Examen indiqué chez la femme enceinte dans le dépistage de la trisomie 21, le diagnostic prénatal non invasif (DPNI) sera désormais remboursé par l’Assurance maladie.

Inscrit dans les recommandations de la Haute autorité de Santé (HAS) depuis mai 2017, le diagnostic prénatal non invasif (DPNI) sera pris en charge par l’Assurance maladie. Une décision prise par décret au Journal officiel ce 27 décembre. Indiquée dans le dépistage de la trisomie 21 dans l’ADN foetale chez la femme enceinte, cette prise de sang s’avère efficace à 99%. Et son coût total s’élève aujourd’hui à 390 euros. Un budget important donc pour les futurs parents.

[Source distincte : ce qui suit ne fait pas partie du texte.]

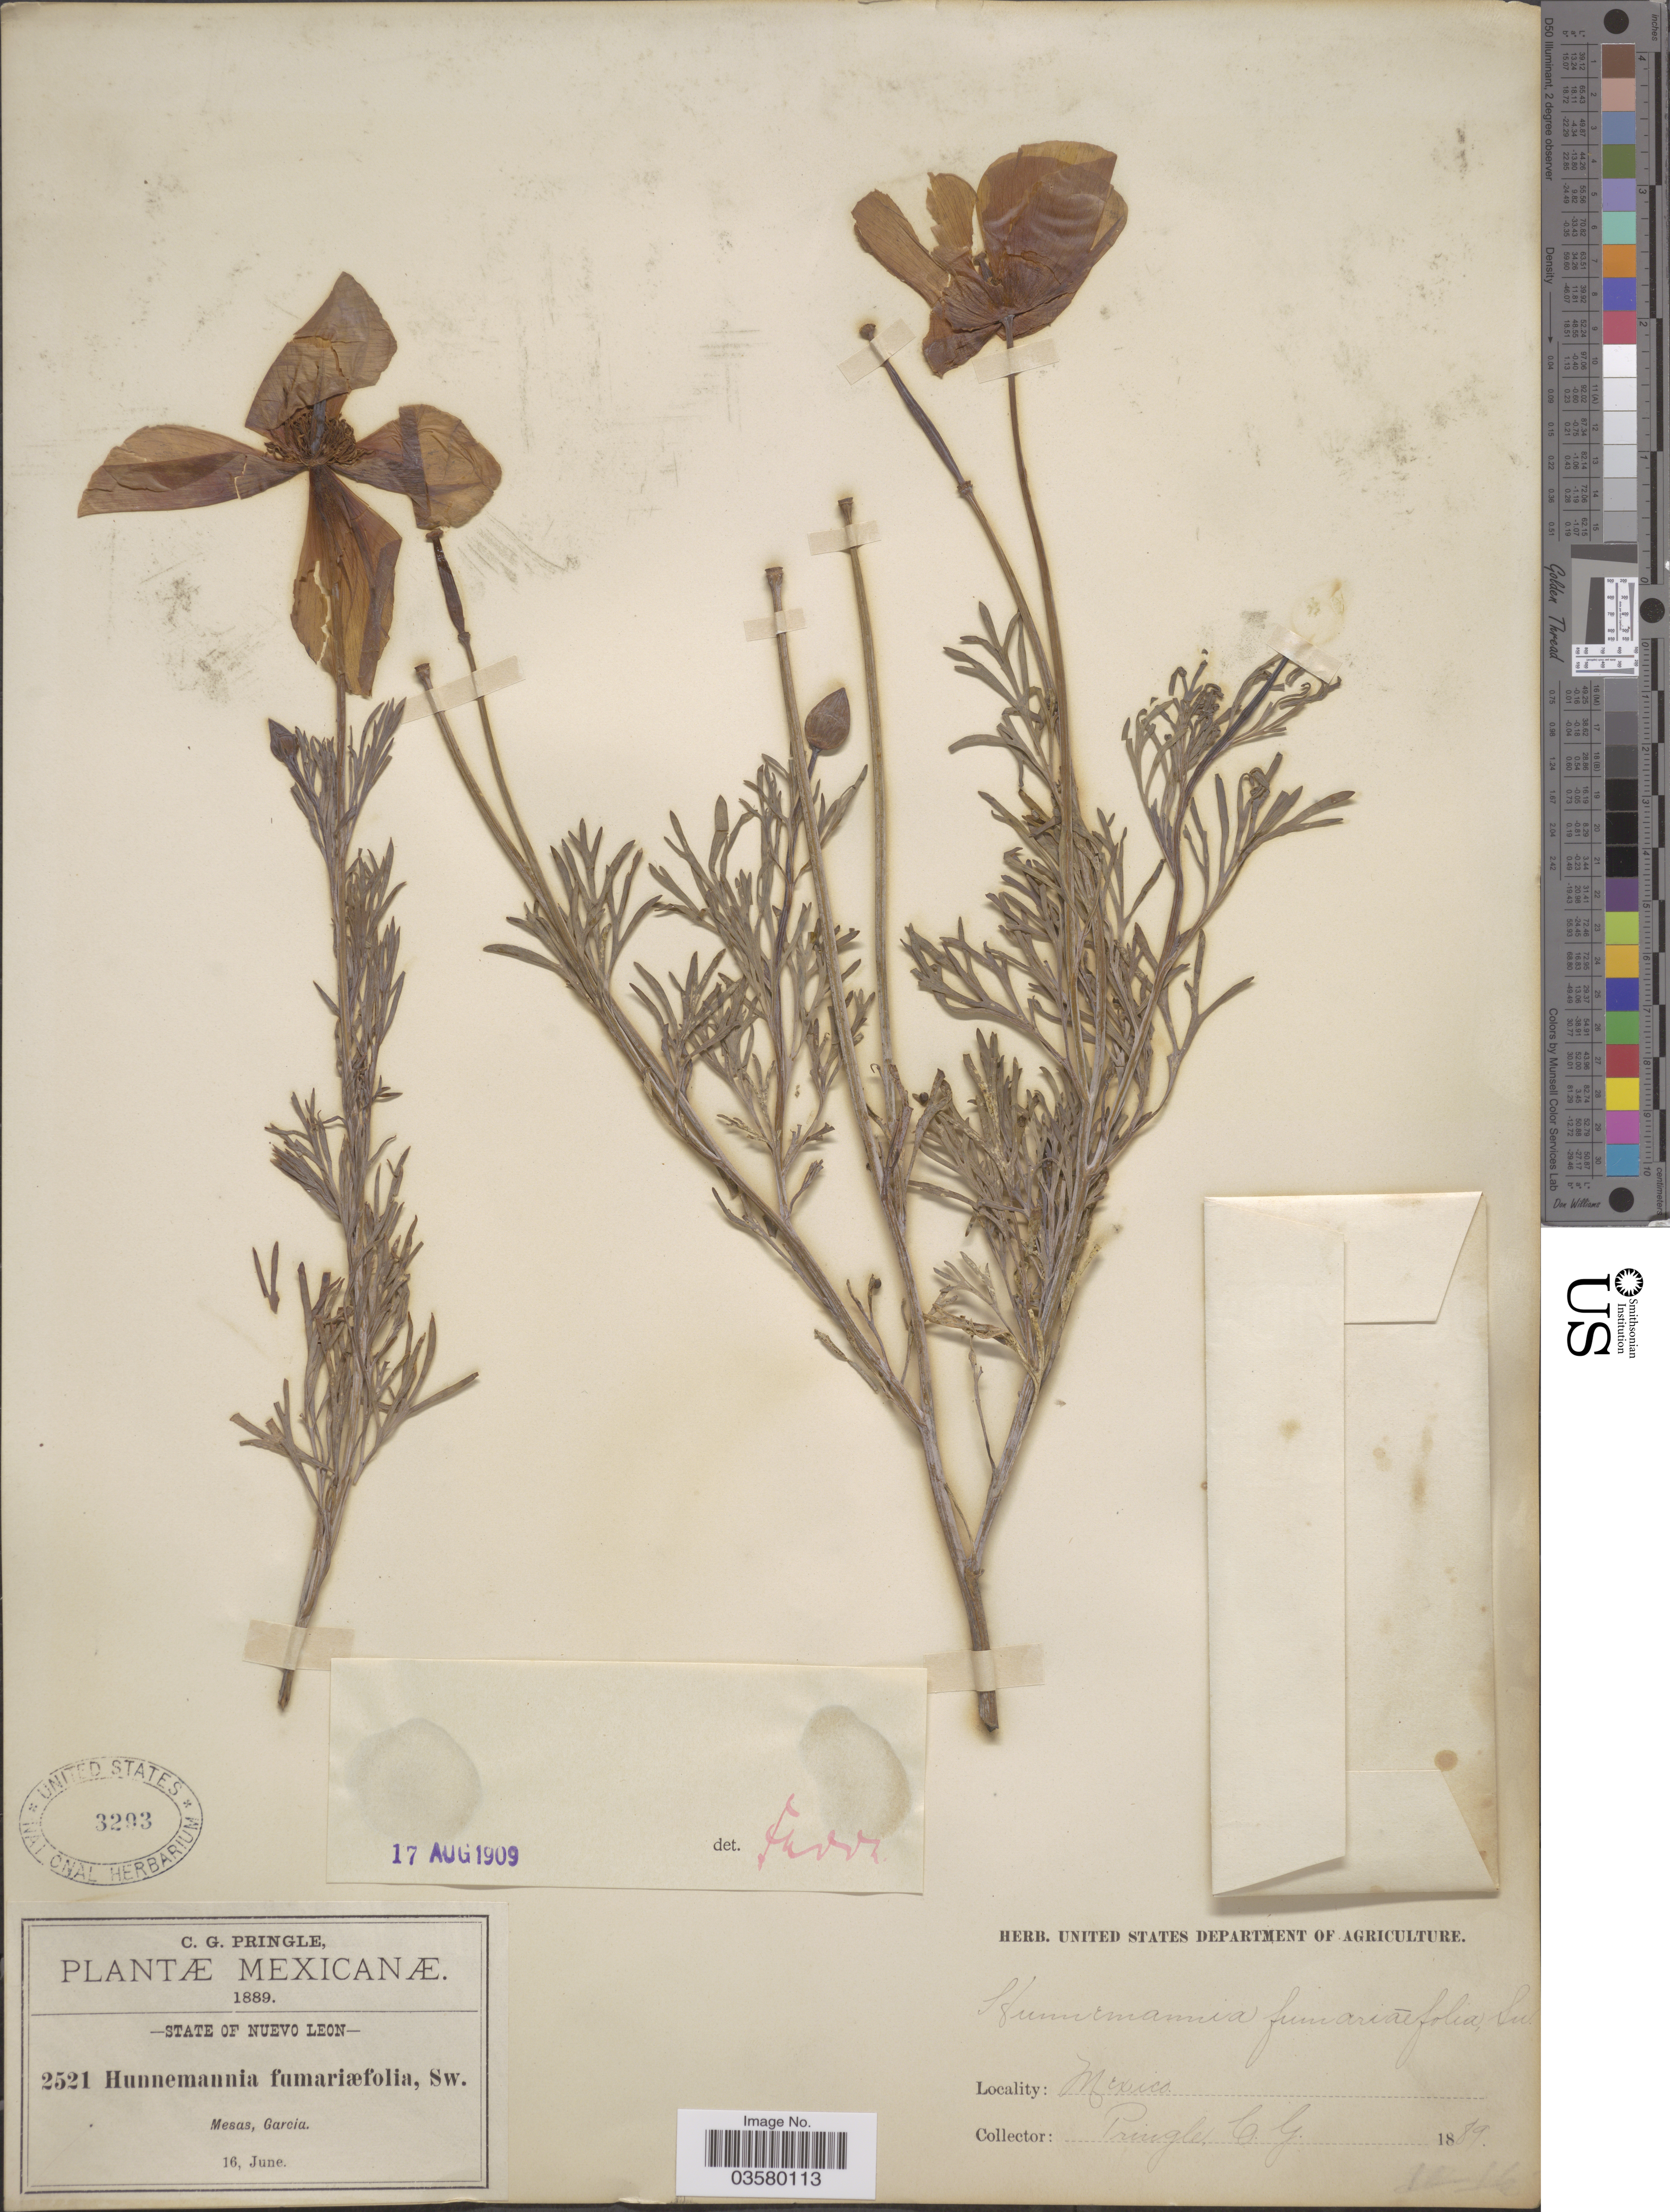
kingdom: Plantae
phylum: Tracheophyta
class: Magnoliopsida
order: Ranunculales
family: Papaveraceae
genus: Hunnemannia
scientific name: Hunnemannia fumariifolia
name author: Sweet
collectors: C. G. Pringle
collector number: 2521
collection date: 1889-06-16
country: Mexico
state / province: Nuevo León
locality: Mesas, Garcia.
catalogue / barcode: US 3293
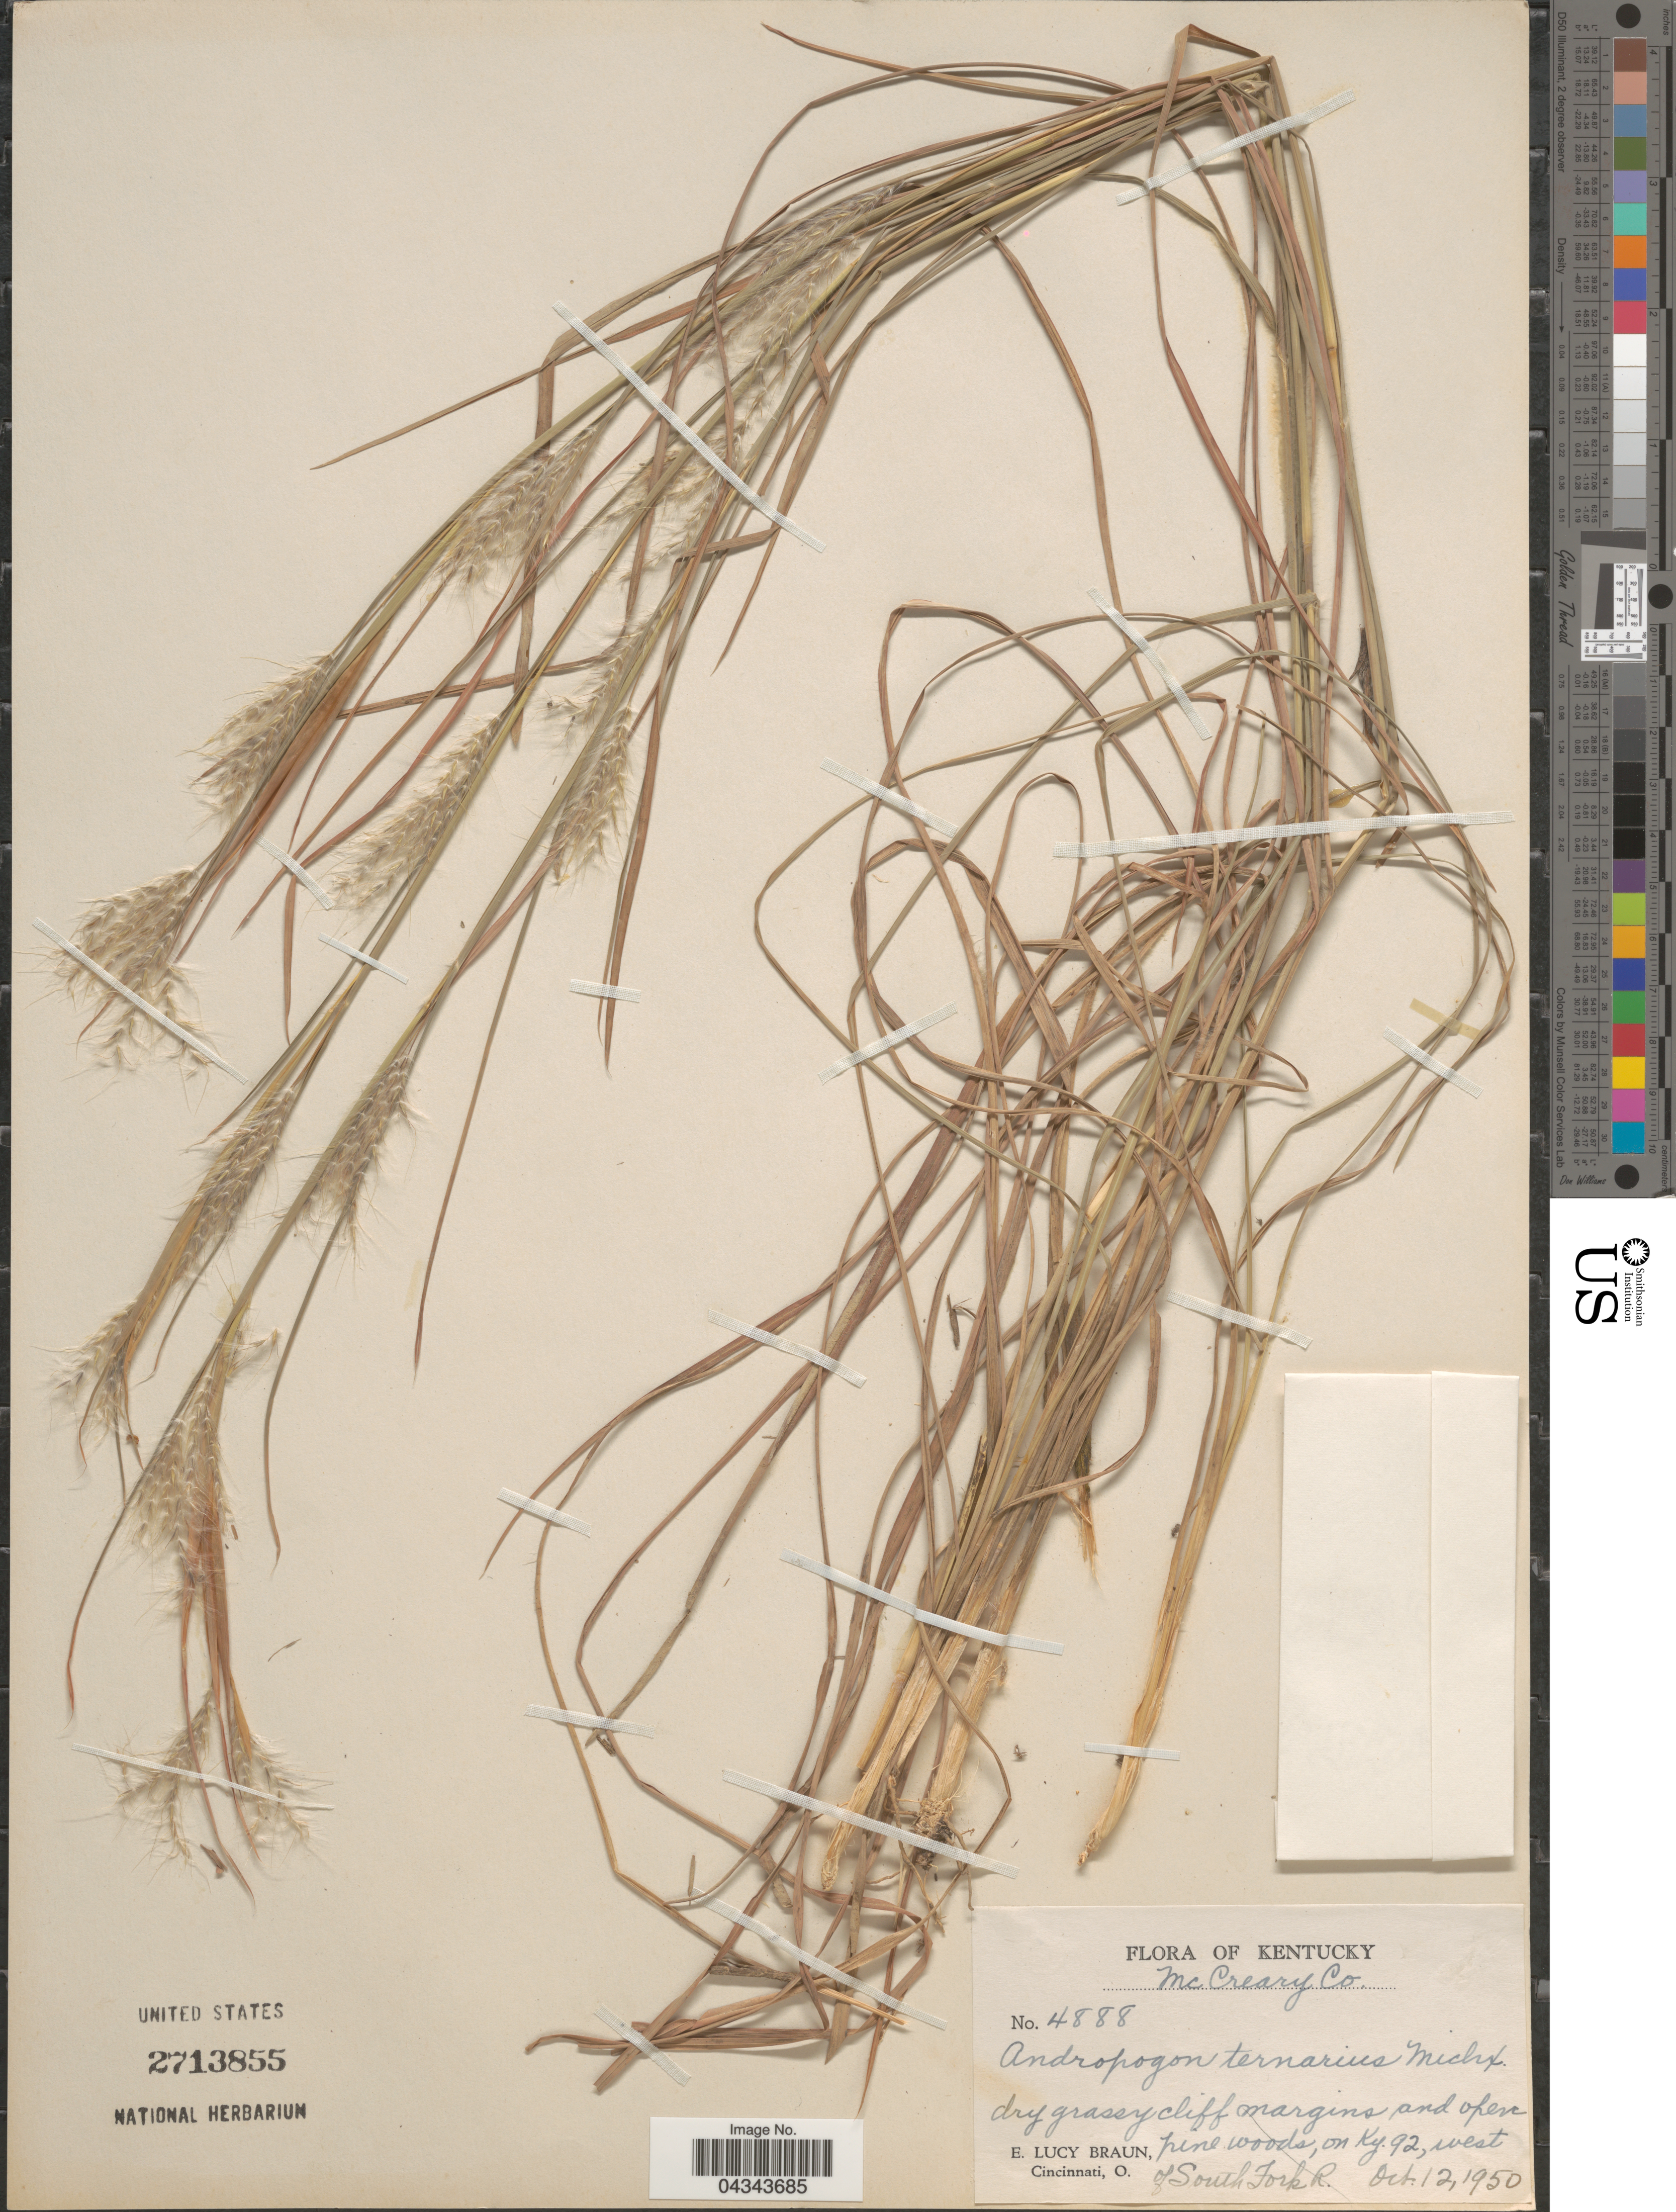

La pratique du DPNI permet d’éviter le recours à 11 000 amniocentèses, examen basé sur l’analyse du caryotype à partir d’un prélèvement de liquide amniotique dans la cavité utérine. Ce dernier est considéré comme invasif étant donné que la membrane du foetus est perforée.

Le diagnostic prénatal de la trisomie 21 se réalise en 2 étapes : tout d’abord, une échographie réalisée à toutes les femmes au premier trimestre de grossesse, associée à une prise de sang, pour repérer la présence des marqueurs sériques de la trisomie 21. Deuxième étape, si la probabilité de risque est supérieure à 1/250, une amniocentèse est pratiquée.

Désormais, la prise de sang – prise en charge donc – sera proposée après la première échographie, aux femmes dont le niveau de risque est compris entre 1/1000 et 1/51. Si les résultats sont négatifs, alors l’amniocentèse est évitée. En cas de résultat positif, l’amniocentèse est alors effectuée.

A noter : selon la HAS, ces examens pourraient bénéficier à 58 000 femmes sur 800 000 grossesses par an en France.